The recommendation to avoid obesity is to monitor weight from childhood, using weight-for-age charts based in the north american population and to seek nutritional counseling as early as when the child reaches 75 cm of height [1, 3, 4].
However, the lack of a Food Guide Pyramid made nutritional counseling for people with achondroplasia difficult until 2012, when Dr. Katheryn Lamb developed a Food Guide Pyramid specific for people with this condition, which can be seen below [5].
Credits: Dr. Kathryn Lamb in "Development Of Food Guide Pyramid For Individuals With Achondroplasia" |
These recommendations are based on the resting metabolic rates (RMR, the amount of energy spend while in a resting state) calculated by Owen et al., resulting in 3 meal plans based on the necessary energy levels, for the smallest, middle and highest RMR within the group: 1000, 1400 and 1800 calorie meal plans, respectively [5, 6]. These can be consulted in the table below:
Daily Meal Plans for the three energy levels. Credits: Dr. Kathryn Lamb in "Development Of Food Guide Pyramid For Individuals With Achondroplasia" |
Energy Level (kcal) | Food Group |
Number of Exchange Servings |
Estimated Total Serving Size |
1000 | Grains | 4 | 4 oz. (113 g) |
Vegetables | 2 | 1 cup cooked, 2 cups fresh | |
Fruits | 3 | 1.5 cups | |
Dairy | 1 | 1 cup | |
Protein | 4 | 4oz. (113 g) | |
1400 | Grains | 6 | 6 oz. (170 g) |
Vegetables | 2 | 1 cup cooked, 2 cups fresh | |
Fruits | 3 | 1.5 cups | |
Dairy | 2 | 2 cups | |
Protein | 5 | 5 oz. (142 g) | |
1800 | Grains | 7 | 7 oz. (198 g) |
Vegetables | 4 | 2 cups cooked, 4 cups fresh | |
Fruits | 4 | 2 cups | |
Dairy | 3 | 3 cups | |
Protein | 6 | 6 oz. (170 g) |
Sources:
- Unger, S., L. Bonafé, and E. Gouze, Current Care and Investigational Therapies in Achondroplasia. Current Osteoporosis Reports, 2017. 15(2): p. 53-60.
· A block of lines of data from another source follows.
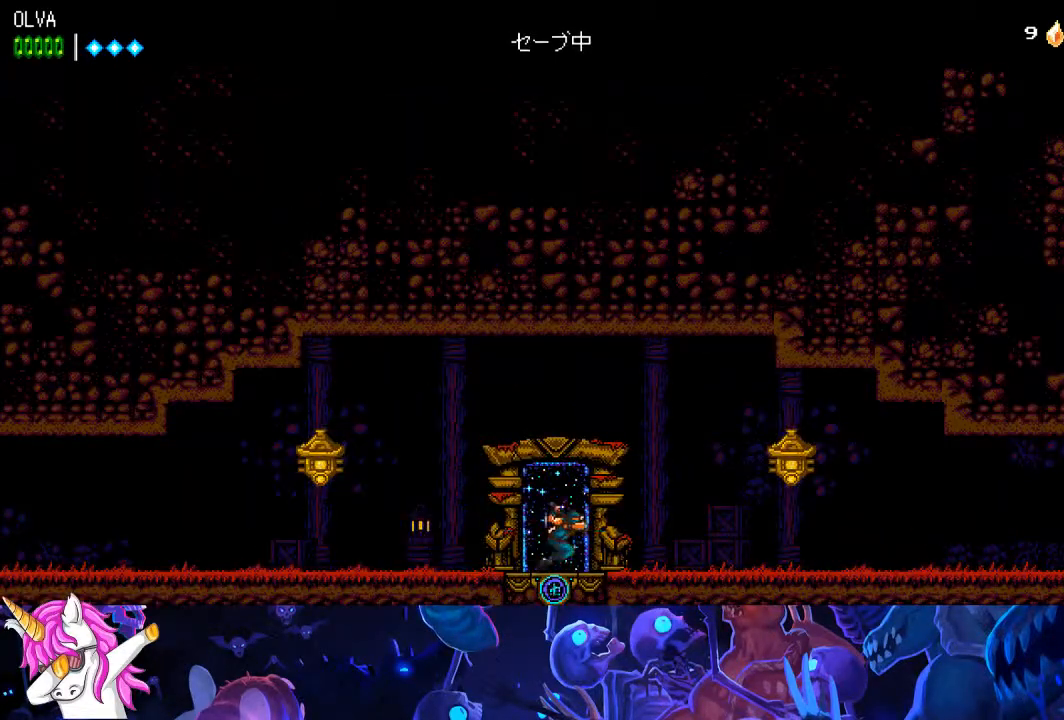
Gameplay with a controller (PlayStation layout); each line is a JSON object with the inputs held at the frame after it. "events" lists button and stick changes between this image and that frame as [ms after this image, input, new state], when the widget could be followed in between.
{"buttons": ["DPAD_RIGHT"], "left_stick": "center", "right_stick": "center", "events": []}
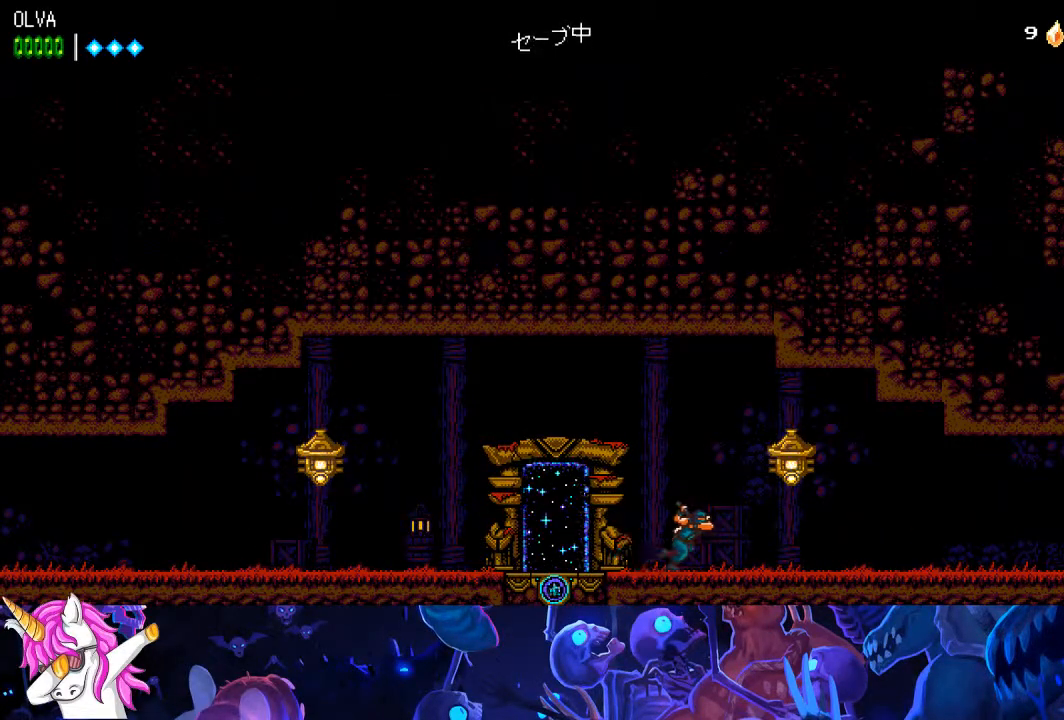
{"buttons": ["DPAD_RIGHT"], "left_stick": "center", "right_stick": "center", "events": []}
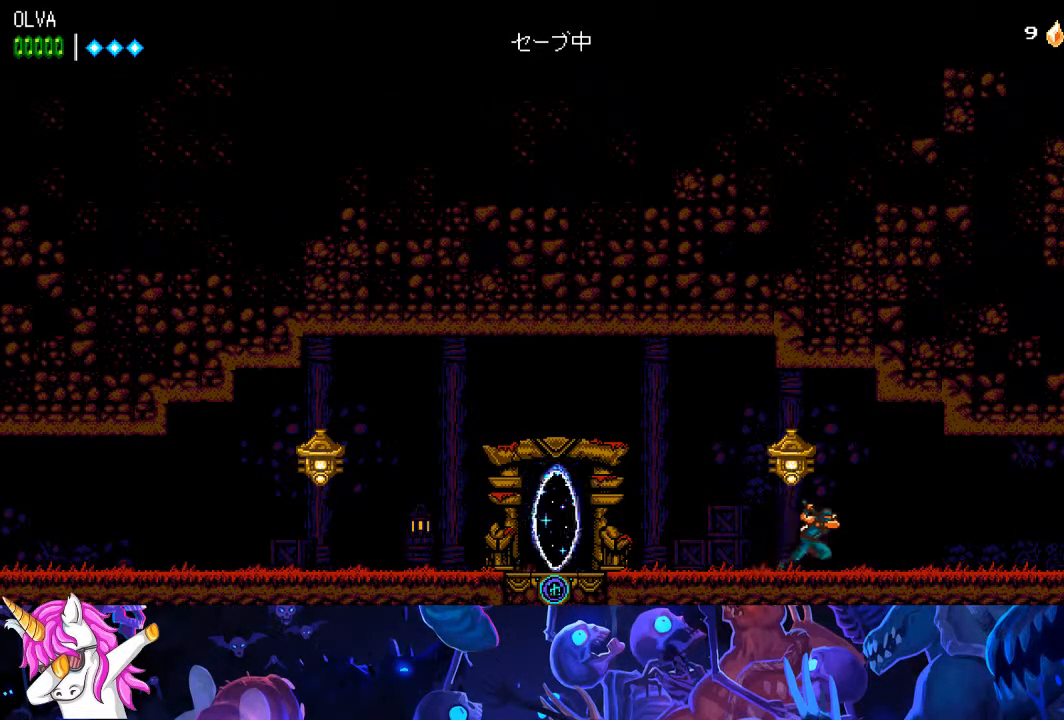
{"buttons": ["DPAD_RIGHT"], "left_stick": "center", "right_stick": "center", "events": []}
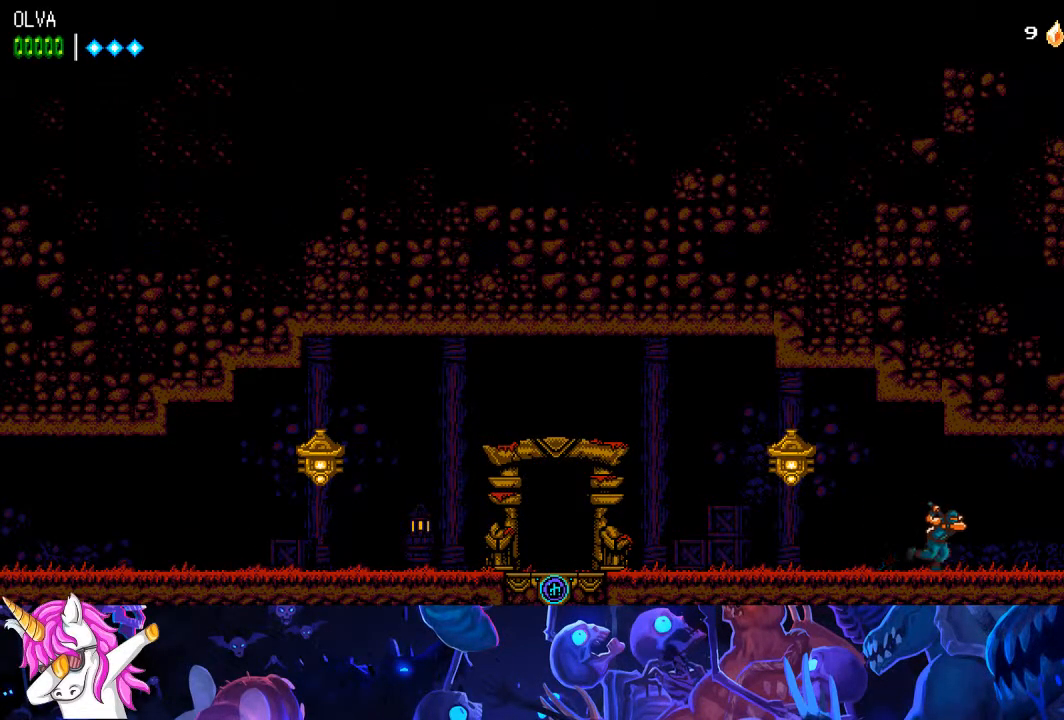
{"buttons": ["DPAD_RIGHT"], "left_stick": "center", "right_stick": "center", "events": []}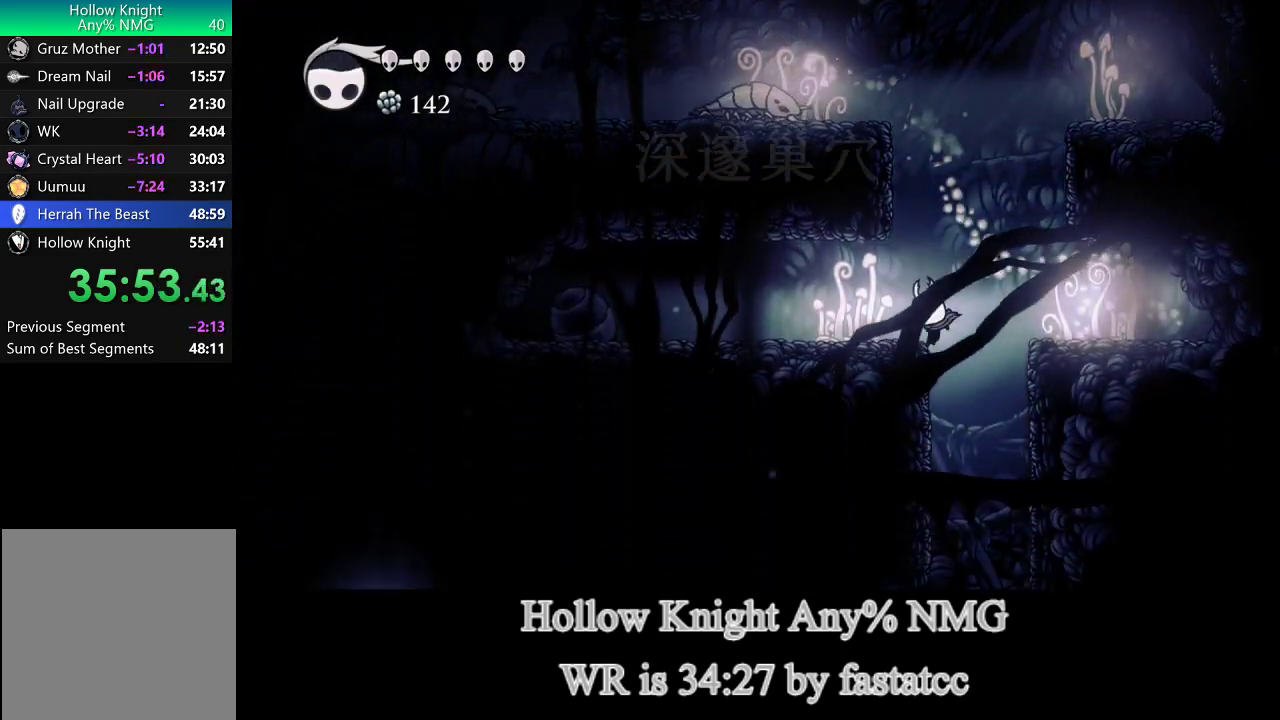
Gameplay with a controller (PlayStation layout); each line is a JSON object with the inputs held at the frame after it. "events" lists button and stick changes between this image and that frame as [ms after this image, input, new state], when the widget could be followed in between. Not read: L3 R3.
{"buttons": [], "left_stick": "center", "right_stick": "center", "events": [[17, "left_stick", "center"], [150, "left_stick", "right"], [250, "left_stick", "center"]]}
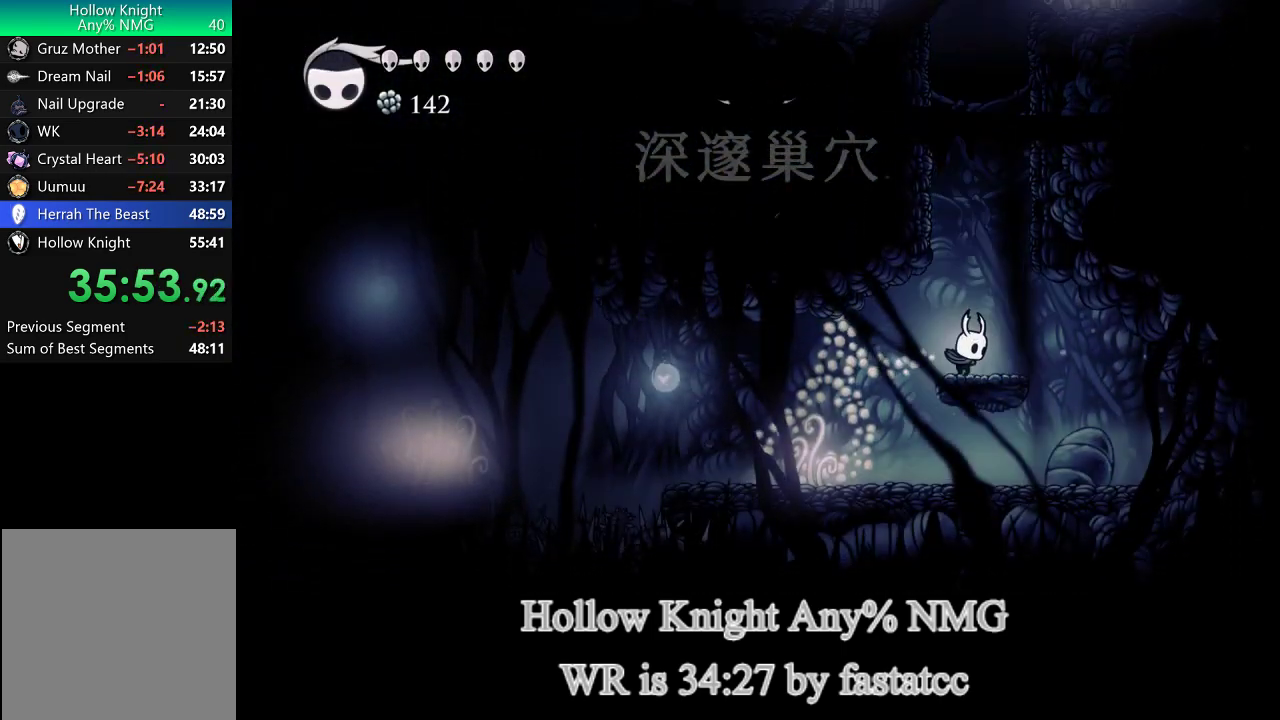
{"buttons": [], "left_stick": "left", "right_stick": "center", "events": [[217, "left_stick", "left"]]}
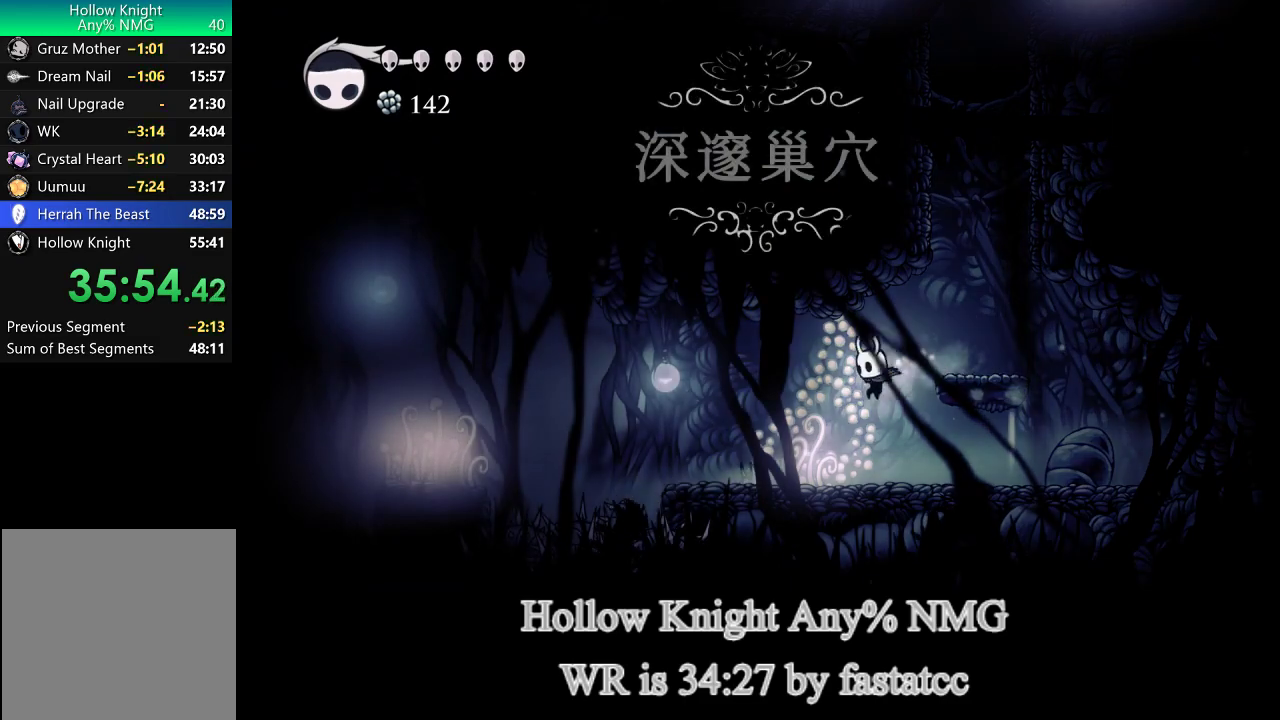
{"buttons": ["TRIANGLE", "L1"], "left_stick": "left", "right_stick": "center", "events": [[400, "L1", "down"], [500, "TRIANGLE", "down"]]}
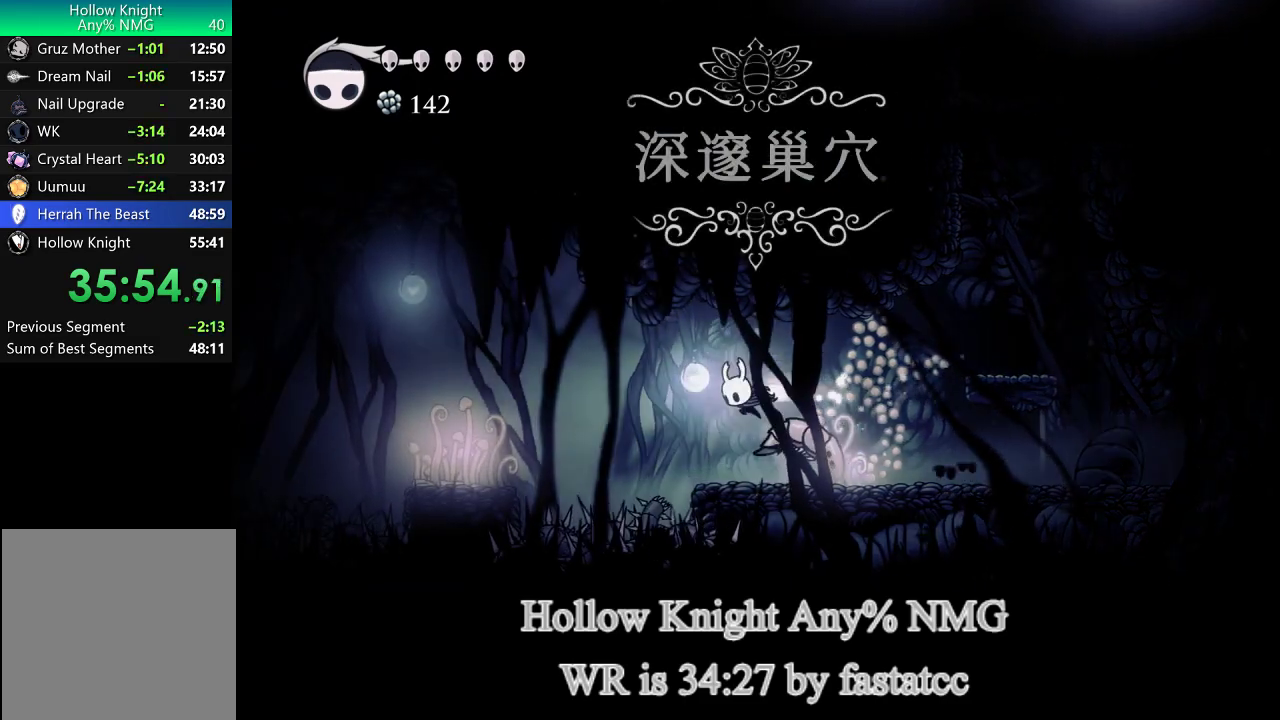
{"buttons": [], "left_stick": "left", "right_stick": "center", "events": [[100, "L1", "up"], [167, "TRIANGLE", "up"]]}
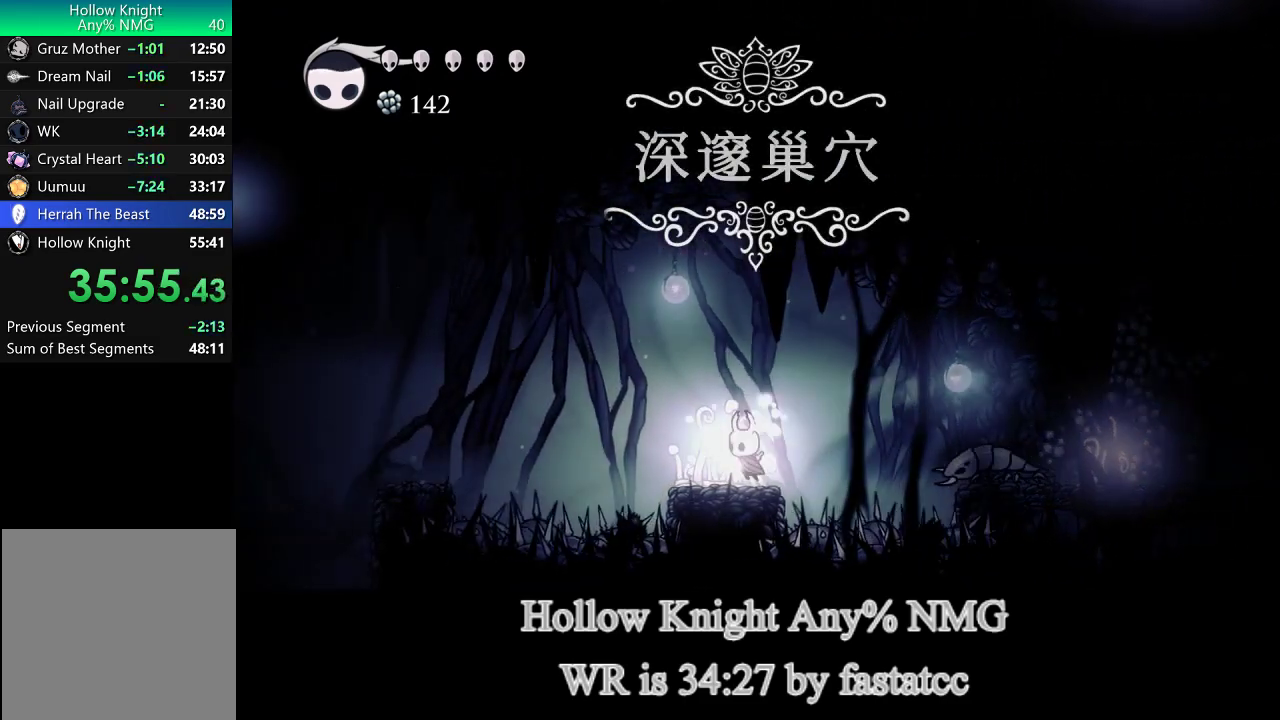
{"buttons": ["TRIANGLE", "L1"], "left_stick": "left", "right_stick": "center", "events": [[67, "L1", "down"], [267, "TRIANGLE", "down"]]}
- Wynn, J., et al., Mortality in achondroplasia study: A 42-year follow-up. American Journal of Medical Genetics Part A, 2007. 143A(21): p. 2502-2511.
- Ireland, P.J., et al., Optimal management of complications associated with achondroplasia. The Application of Clinical Genetics, 2014. 7: p. 117-125.
- Hoover-Fong, J.E., et al., Weight for age charts for children with achondroplasia. American Journal of Medical Genetics Part A, 2007. 143A(19): p. 2227-2235.
- Lamb, K.E., Development Of Food Guide Pyramid For Individuals With Achondroplasia, in Food and Nutrition2012, University of Carbondale: Southern Illinois. p. 80.
- Owen, O.E., et al., Resting metabolic rate and body composition of achondroplastic dwarfs. Medicine (Baltimore), 1990. 69(1): p. 56-67.